Work item A
Duplicate the part of the Photoshop layers passage starting with "And now we need" and going on through "one of these.".
Work item B
Go on with the Photoshop layers passage from its final sentence.

Source passage
—————
And now we need to pop the selected shapes onto a new layer and remove them from the current layer. And you can only do this by way of a keyboard shortcut. There isn't a command to go along with this, as is true of a variety of operations inside of Photoshop. And that keyboard shortcut is Ctrl+Shift+J, for jump, that would be Command+Shift+J on the Mac. Now let's go ahead and rename this new layer white, because it will be the white circle; and then Shift+Click on what will be the white circle, that one right there to deselect it; and now press Ctrl+Shift+J, again, Command+Shift+ J on the Mac in order to pop the selected shapes on to a new layer. And by the way your new layer might be called white copy instead of just white; don't worry about that, because we are going to rename each one of these.
Go ahead and double-click on that name and change it to red 1, and then Shift+Click on the outermost selected circle to deselect it. Press Ctrl+Shift+J, again, Command+Shift+J on the Mac; rename the new red 1 layer or red 1 copy, whatever it's called, rename it blue; and then finally, Shift+Click on the one remaining circle and press Ctrl+Shift+ J or Command+Shift+J on the Mac to move the star to an independent layer. And rename that layer star, like so. Now we need to color our new layers; and I will do that by bringing back my Color panel, which you can also get by going to the Window menu and choosing the Color command. And we want to work with HSB values; and if you are not seeing those values, then click on the fly-out menu icon and choose HSB sliders. And then change the Brightness value to 80%.
—————
Data to examine

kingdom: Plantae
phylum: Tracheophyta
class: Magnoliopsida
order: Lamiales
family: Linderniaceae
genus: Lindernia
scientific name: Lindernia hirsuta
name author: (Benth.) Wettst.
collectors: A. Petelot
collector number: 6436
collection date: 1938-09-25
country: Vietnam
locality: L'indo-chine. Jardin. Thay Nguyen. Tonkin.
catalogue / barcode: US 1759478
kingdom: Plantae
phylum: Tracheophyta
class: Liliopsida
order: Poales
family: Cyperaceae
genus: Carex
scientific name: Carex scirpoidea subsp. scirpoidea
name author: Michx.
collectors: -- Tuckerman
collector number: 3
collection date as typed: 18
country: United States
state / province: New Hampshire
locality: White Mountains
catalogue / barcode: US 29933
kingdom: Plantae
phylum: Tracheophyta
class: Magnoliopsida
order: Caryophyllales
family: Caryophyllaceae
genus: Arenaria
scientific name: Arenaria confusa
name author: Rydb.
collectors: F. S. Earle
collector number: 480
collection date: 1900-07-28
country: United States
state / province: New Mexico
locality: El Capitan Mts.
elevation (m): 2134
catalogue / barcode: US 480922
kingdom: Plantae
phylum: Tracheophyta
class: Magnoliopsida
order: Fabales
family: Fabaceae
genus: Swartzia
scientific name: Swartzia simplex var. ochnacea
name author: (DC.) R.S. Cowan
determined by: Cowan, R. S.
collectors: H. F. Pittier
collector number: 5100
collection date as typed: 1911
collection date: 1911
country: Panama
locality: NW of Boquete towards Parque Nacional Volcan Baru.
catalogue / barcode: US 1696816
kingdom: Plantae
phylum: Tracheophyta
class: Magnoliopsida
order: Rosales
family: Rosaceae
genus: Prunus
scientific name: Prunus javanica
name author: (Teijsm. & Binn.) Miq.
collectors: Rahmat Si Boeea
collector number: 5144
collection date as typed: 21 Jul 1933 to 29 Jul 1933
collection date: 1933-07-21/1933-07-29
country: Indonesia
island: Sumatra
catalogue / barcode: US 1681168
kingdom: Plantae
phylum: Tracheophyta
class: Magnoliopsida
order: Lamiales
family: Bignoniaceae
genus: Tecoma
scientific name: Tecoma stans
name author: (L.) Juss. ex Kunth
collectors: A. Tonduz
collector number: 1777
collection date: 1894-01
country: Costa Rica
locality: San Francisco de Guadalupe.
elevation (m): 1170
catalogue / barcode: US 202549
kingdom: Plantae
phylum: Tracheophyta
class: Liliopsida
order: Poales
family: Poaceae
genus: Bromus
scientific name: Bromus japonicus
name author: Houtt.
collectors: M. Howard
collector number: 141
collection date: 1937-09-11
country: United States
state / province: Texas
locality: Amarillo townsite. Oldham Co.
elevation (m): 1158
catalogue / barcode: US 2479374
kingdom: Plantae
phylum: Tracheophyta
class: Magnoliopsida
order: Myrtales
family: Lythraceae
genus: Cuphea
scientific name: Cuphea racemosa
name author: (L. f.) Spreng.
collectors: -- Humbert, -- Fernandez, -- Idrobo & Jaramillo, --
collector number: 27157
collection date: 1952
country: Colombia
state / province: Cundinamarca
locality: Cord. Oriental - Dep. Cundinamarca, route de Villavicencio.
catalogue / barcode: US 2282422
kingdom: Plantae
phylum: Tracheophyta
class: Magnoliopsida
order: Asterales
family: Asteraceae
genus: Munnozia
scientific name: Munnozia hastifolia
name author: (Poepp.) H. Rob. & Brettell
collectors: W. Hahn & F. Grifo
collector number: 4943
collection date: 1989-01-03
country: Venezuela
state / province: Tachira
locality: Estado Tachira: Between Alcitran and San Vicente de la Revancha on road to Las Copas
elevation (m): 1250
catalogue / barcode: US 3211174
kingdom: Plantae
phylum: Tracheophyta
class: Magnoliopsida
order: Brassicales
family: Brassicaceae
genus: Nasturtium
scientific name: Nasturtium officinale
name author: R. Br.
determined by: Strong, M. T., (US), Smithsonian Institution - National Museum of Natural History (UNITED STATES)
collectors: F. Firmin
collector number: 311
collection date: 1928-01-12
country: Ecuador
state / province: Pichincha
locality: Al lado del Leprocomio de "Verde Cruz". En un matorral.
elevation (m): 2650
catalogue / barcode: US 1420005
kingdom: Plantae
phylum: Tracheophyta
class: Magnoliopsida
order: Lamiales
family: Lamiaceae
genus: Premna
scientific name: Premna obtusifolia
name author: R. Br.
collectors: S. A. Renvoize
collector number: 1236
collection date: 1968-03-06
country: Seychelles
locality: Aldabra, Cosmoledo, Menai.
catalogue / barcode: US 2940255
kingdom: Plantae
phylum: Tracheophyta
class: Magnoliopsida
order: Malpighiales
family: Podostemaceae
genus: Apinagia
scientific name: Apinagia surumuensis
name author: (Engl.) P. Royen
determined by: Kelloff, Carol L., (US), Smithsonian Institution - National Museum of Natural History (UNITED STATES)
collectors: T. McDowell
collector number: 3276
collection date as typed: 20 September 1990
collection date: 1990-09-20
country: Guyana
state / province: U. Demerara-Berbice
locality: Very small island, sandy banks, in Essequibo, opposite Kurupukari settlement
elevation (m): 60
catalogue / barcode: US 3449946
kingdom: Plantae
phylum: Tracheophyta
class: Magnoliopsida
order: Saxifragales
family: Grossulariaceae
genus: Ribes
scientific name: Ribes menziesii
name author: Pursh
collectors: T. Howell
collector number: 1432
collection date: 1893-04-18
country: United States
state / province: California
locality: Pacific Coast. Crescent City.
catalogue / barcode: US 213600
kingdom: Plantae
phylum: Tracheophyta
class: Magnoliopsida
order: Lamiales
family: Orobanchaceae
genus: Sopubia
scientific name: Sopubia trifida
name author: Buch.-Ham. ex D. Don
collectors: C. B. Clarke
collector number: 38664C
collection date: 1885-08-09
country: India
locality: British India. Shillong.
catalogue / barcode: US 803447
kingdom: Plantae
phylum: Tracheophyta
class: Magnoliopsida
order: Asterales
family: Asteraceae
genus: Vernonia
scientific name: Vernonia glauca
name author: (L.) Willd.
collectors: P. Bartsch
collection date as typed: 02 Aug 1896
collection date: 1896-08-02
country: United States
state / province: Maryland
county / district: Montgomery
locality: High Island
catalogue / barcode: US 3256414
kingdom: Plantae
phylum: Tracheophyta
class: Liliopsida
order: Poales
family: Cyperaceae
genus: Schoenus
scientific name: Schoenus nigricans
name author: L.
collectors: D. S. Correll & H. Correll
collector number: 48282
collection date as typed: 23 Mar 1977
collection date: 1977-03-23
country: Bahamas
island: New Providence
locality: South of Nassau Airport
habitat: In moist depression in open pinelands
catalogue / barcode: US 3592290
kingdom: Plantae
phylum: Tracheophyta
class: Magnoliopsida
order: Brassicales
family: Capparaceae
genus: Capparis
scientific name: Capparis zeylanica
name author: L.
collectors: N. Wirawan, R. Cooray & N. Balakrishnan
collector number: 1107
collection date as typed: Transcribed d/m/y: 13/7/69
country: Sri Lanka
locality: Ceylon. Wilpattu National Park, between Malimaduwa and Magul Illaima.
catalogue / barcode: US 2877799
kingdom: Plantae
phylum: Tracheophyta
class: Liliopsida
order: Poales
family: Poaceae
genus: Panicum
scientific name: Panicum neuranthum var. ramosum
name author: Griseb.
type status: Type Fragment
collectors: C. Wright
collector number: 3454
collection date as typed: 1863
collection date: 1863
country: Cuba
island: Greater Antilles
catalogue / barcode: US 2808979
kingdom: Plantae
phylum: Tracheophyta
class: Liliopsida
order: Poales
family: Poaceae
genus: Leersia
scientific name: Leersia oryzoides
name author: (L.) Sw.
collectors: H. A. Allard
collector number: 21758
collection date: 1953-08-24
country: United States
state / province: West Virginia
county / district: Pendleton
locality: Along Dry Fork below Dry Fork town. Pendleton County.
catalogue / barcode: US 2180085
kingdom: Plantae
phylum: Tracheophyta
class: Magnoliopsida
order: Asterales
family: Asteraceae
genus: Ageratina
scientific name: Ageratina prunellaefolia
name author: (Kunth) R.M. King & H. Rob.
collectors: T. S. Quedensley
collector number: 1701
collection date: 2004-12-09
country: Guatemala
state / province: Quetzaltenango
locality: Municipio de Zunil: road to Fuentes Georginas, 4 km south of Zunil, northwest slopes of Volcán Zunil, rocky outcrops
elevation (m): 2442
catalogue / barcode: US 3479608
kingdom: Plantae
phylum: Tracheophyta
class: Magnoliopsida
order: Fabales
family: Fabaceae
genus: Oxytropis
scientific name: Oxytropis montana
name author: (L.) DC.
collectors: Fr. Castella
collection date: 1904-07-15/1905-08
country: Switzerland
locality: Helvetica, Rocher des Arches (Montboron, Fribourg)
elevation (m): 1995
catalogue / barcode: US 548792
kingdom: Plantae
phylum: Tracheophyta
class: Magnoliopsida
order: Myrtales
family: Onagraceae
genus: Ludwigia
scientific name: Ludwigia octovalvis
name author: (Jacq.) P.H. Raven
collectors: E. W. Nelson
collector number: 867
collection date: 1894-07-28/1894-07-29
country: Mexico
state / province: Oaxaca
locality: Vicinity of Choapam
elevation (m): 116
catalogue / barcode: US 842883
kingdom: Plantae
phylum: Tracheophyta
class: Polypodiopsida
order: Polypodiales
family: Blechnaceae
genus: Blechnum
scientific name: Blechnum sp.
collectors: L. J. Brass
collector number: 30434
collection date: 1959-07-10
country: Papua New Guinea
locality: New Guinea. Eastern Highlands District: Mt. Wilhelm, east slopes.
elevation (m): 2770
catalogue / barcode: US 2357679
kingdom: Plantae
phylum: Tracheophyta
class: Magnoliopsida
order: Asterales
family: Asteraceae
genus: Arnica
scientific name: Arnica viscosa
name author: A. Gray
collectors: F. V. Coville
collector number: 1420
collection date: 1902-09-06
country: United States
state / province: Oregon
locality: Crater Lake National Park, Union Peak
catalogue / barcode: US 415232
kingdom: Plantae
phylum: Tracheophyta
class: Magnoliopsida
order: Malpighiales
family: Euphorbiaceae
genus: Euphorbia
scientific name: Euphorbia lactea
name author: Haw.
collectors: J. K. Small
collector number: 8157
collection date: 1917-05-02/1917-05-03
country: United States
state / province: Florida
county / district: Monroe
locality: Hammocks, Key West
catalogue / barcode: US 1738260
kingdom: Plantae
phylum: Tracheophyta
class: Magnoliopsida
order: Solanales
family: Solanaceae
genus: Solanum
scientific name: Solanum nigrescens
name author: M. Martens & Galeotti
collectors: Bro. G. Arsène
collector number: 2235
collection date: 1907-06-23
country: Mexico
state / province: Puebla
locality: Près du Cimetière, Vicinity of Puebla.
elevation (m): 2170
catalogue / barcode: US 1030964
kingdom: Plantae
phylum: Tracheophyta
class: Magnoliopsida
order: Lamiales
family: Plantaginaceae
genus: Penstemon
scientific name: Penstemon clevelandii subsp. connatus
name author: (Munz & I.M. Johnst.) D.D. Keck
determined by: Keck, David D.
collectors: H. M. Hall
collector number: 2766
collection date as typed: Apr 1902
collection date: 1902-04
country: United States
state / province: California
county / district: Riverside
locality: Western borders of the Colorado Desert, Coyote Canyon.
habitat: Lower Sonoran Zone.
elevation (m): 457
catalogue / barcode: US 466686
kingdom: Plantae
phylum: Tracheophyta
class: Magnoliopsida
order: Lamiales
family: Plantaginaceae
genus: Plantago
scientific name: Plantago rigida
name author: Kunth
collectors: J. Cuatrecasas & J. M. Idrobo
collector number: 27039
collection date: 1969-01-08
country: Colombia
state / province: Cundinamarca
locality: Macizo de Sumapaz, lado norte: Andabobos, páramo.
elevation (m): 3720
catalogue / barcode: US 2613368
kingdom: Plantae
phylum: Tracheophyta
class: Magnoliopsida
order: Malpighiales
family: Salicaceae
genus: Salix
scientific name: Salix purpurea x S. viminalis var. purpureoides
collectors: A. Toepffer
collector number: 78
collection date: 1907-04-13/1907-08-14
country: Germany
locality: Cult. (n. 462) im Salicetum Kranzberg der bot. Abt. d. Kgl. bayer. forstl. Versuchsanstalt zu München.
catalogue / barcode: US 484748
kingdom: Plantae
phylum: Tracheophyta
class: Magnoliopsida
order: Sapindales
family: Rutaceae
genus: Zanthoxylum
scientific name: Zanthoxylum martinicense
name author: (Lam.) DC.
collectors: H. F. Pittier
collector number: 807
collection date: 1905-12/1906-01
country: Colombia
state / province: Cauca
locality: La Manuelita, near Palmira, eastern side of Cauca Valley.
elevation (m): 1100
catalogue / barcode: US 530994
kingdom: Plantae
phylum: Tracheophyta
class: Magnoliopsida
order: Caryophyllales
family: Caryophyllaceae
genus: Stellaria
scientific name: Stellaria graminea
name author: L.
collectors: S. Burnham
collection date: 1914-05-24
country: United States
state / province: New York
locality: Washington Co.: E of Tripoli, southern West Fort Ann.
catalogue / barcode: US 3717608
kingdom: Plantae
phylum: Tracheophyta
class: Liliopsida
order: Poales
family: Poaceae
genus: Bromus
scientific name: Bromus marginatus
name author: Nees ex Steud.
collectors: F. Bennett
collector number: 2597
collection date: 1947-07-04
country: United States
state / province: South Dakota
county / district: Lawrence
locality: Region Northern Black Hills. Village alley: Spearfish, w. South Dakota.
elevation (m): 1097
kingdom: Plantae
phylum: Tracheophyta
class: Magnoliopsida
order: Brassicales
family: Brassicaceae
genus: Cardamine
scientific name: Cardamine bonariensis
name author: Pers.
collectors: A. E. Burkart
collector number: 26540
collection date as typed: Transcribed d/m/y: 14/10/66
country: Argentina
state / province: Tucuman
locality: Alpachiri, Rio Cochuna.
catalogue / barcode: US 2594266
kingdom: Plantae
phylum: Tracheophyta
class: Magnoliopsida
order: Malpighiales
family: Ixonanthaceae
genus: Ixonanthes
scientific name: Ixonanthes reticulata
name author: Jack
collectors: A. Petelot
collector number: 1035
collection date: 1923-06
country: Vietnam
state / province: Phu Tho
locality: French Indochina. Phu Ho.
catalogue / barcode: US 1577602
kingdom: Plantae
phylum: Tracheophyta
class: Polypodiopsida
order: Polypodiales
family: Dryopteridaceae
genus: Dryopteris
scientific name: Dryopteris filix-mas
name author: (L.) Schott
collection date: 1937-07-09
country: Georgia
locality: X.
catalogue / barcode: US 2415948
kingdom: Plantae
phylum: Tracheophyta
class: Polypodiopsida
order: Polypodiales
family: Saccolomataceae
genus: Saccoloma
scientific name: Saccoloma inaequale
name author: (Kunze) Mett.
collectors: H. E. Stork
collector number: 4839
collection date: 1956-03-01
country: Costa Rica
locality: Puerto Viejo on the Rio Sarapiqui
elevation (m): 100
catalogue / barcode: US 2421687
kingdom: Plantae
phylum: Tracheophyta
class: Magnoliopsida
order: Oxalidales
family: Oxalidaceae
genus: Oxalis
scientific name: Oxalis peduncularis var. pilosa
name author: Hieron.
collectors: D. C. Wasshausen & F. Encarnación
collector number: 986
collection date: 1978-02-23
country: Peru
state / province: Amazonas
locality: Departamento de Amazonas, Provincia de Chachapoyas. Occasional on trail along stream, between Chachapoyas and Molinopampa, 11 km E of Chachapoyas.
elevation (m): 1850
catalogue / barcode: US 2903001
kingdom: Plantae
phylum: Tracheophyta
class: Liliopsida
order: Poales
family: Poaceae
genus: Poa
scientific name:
—————
Written reply A
And now we need to pop the selected shapes onto a new layer and remove them from the current layer. And you can only do this by way of a keyboard shortcut. There isn't a command to go along with this, as is true of a variety of operations inside of Photoshop. And that keyboard shortcut is Ctrl+Shift+J, for jump, that would be Command+Shift+J on the Mac. Now let's go ahead and rename this new layer white, because it will be the white circle; and then Shift+Click on what will be the white circle, that one right there to deselect it; and now press Ctrl+Shift+J, again, Command+Shift+ J on the Mac in order to pop the selected shapes on to a new layer. And by the way your new layer might be called white copy instead of just white; don't worry about that, because we are going to rename each one of these.

Written reply B
Press the Enter or Return key in order to change the foreground color, and then press Alt+Backspace or Option+Delete on the Mac in order to apply the foreground color to the star. Now I'll go ahead and scroll down your list and click on the white layer to select it and press Alt+Backspace or Option+Delete on the Mac to fill it with that shade of gray as well. Now I'll click on the blue layer to make it active, change the H value to 210, change the Saturation value to 100%, and reduce the Brightness value to 50%. And press the Enter key or Return on the Mac to change the foreground color, and press Alt+Backspace or Option+Delete on the Mac to fill the circle with that shade of blue.
Then click on the red 1 layer to make it active, change the Hue value only to 0 degrees--that's the only change you need to make--and then press Alt+Backspace or Option+Delete to fill that shape with red. And you'll notice by the way that we have a bright cheerful red over here in the Layers panel, but we have a very dark red in the Image window. And that's because we've got some Adjustment Layers turned on. So don't fret about that, we will brighten things up before we are done. And now I'll click on the red 2 layer to make it active, and once again press Alt+Backspace or Option+Delete on the Mac to fill it with red.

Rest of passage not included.